Pakistan was hit by two separate militant attacks on Friday, killing at least 11 people and wounding dozens. While security forces tried to fend off four suicide bombers targeting a Christian colony in the northwest of the country, a blast at a court building in the city of Mardan left some 50 casualties.
Prime Minister Nawaz Sharif said the court bombing would “not shatter our unflinching resolve in our war against terrorism.”
“These receding elements are showing frustration by attacking our soft targets. They shall not get space to hide in Pakistan,” Sharif added.
The chief of rescue operations in Mardan told the press that his team had recovered the bodies of lawyers, policeman, and civilians. Forty people were taken to local hospitals, where 11 of them died of their injuries, he said.

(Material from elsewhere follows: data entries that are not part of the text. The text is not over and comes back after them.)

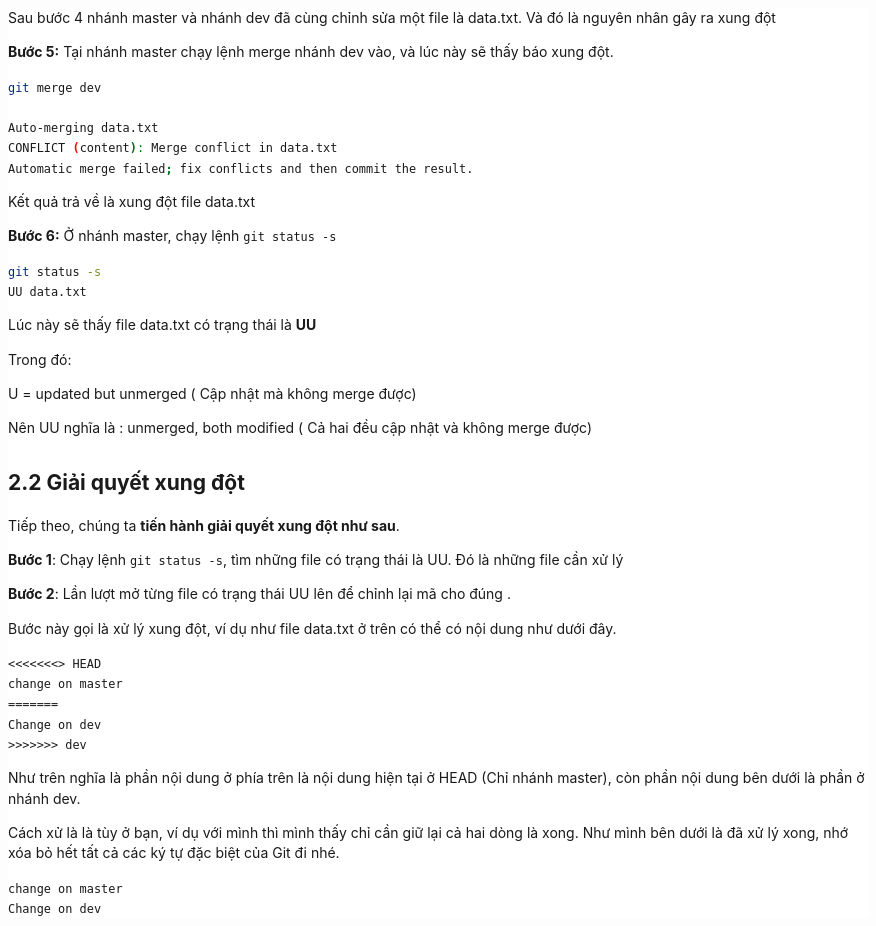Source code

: Sau bước 4 nhánh master và nhánh dev đã cùng chỉnh sửa một file là data.txt. Và đó là nguyên nhân gây ra xung đột

**Bước 5:**  Tại nhánh master chạy lệnh merge nhánh dev vào, và lúc này sẽ thấy báo xung đột.

```sh
git merge dev

Auto-merging data.txt
CONFLICT (content): Merge conflict in data.txt
Automatic merge failed; fix conflicts and then commit the result.
```

Kết quả trả về là xung đột file data.txt

**Bước 6:** Ở nhánh master, chạy lệnh `git status -s`

```sh
git status -s
UU data.txt
```

Lúc này sẽ thấy file data.txt có trạng thái là **UU**

Trong đó:

U = updated but unmerged ( Cập nhật mà không merge được)

Nên UU nghĩa là : unmerged, both modified ( Cả hai đều cập nhật và không merge được)


## 2.2 Giải quyết xung đột

Tiếp theo, chúng ta **tiến hành giải quyết xung đột như sau**.

**Bước 1**: Chạy lệnh `git status -s`, tìm những file có trạng thái là UU. Đó là những file cần xử lý

**Bước 2**: Lần lượt mở từng file có trạng thái UU lên để chỉnh lại mã cho đúng .

Bước này gọi là xử lý xung đột, ví dụ như file data.txt ở trên có thể có nội dung như dưới đây.

```
<<<<<<<> HEAD
change on master
=======
Change on dev
>>>>>>> dev
```
Như trên nghĩa là phần nội dung ở phía trên là nội dung hiện tại ở HEAD (Chỉ nhánh master), còn phần nội dung bên dưới là phần ở nhánh dev.

Cách xử là là tùy ở bạn, ví dụ với mình thì mình thấy chỉ cần giữ lại cả hai dòng là xong. Như mình bên dưới là đã xử lý xong, nhớ xóa bỏ hết tất cả các ký tự đặc biệt của Git đi nhé.

```sh
change on master
Change on dev
```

Terrorists target Christians
The violence was claimed by a breakaway group of the Pakistani Taliban, which has carried out at least one attack in Mardan before, and was also behind the violence on a Christian community earlier on Friday.
Four gunmen wearing suicide vests from the Jamaat-ur-Ahrar group ambushed the community near the city of Peshawar, killing at least one security guard and one civilian. Security officials were able to push the terrorists back in the ensuing gun battle, but at least five people were wounded in the melee, according to authorities.
The Taliban is known for targeting minority groups in Pakistan. In March of this year, a militant attacked a Easter celebration in the city of Lahore, killing 70 people. A few years earlier, Pakistan saw its deadliest attack on religious minorities in its history when two Taliban suicide bombers claimed 100 lives in a Christian church in Peshawar.